1.  Title 38 refers to the portion of the United States Code that establishes an independent personnel system for many of the Agency’s employees.  See generally 38 U.S.C. Chapter 74.  Title 5 is the portion of the United States Code that contains, among other provisions, the Statute.  See generally 5 U.S.C. Chapter 71.  “Hybrid Title 38” employees are those “who are subject to both title 38 and title 5 [of the United States Code],” and who, consequently, retain certain rights provided by title 5.  U.S. Dep’t of Veterans Affairs v.
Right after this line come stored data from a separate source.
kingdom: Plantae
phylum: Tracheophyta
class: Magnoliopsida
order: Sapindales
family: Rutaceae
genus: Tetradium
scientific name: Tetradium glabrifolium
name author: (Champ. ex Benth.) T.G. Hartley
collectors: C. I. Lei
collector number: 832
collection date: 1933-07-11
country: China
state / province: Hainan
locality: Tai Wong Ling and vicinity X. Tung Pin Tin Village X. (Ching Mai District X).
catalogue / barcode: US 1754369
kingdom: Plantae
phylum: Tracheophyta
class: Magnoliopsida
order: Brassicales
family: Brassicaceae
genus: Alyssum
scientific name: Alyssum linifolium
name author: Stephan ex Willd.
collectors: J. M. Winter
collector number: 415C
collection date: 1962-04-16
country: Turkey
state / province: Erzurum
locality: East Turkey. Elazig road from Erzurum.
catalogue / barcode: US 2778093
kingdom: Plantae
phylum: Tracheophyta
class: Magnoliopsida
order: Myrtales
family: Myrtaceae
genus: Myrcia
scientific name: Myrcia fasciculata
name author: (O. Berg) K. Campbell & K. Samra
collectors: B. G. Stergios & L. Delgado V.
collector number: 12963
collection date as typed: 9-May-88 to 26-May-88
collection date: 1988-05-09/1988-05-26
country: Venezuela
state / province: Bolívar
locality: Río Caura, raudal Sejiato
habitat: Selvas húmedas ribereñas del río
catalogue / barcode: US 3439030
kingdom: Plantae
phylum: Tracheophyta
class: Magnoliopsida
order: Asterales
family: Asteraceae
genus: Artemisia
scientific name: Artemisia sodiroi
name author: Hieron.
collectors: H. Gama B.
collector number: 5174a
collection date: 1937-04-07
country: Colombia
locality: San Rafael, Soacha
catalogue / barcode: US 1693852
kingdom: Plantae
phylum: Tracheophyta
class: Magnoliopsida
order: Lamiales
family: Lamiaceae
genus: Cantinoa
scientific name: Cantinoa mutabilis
FLRA, 9 F.3d 123, 126 (D.C. Cir. 1993).  By comparison, as relevant here, “pure Title 38 employees,” i.e., nonhybrid employees, are those who are subject solely to the title 38 personnel system.  Id. at 125-26.
 
2.  Article 26, Section 8(E) of the agreement states, in pertinent part, “When evaluating performance, the [Agency] shall not hold employees accountable for factors which affect performance that are beyond the control of the employee . . . .”  Award at 3.
 
3.  Article 46, Section 4 provides in part:
 
Notification of Changes in Conditions of Employment
The [Agency] shall provide reasonable advance notice to the . . . Union . . . prior to changing conditions of employment. . . .  All notifications shall be in writing . . ., with sufficient information to the Union for the purpose of exercising its full right to bargain.
 
Award at 3.
 
4.  We note that, even if we were to review the Arbitrator’s substantive-arbitrability determination de novo as a finding based on law, the Authority has held that regulations granting officials authority to make “final decisions” on certain matters do not exclude those matters from the parties’ negotiated grievance procedure, unless the regulations provide “clear, specific indications that the . . . [regulatory] procedures were intended to be exclusive[.]”  AFGE, Local 3528, 53 FLRA 1320, 1325-30 (1998) (quoting NTEU, Chapter 15, 33 FLRA 229, 235 (1988)).  There are no clear, specific indications of exclusivity in the Agency’s handbook regulations concerning performance awards.
 
5.  In arbitration cases, the Authority addresses whether a past practice exists under the nonfact framework.  PASS, 56 FLRA 124, 125 (2000).  However, where a party alleges that an arbitrator improperly interpreted a past practice, the Authority considers the exception within the essence framework.  U.S. Dep’t of Veterans Affairs, Med. & Reg’l Ctr., Togus, Me., 55 FLRA 1189, 1192-93 (1999).  Thus, we review the Agency’s argument that the parties had no past practice regarding performance awards as a nonfact exception, and we analyze the Agency’s argument that, even if a past practice did exist, the Arbitrator misinterpreted that practice, as an essence exception, infra Part IV.C.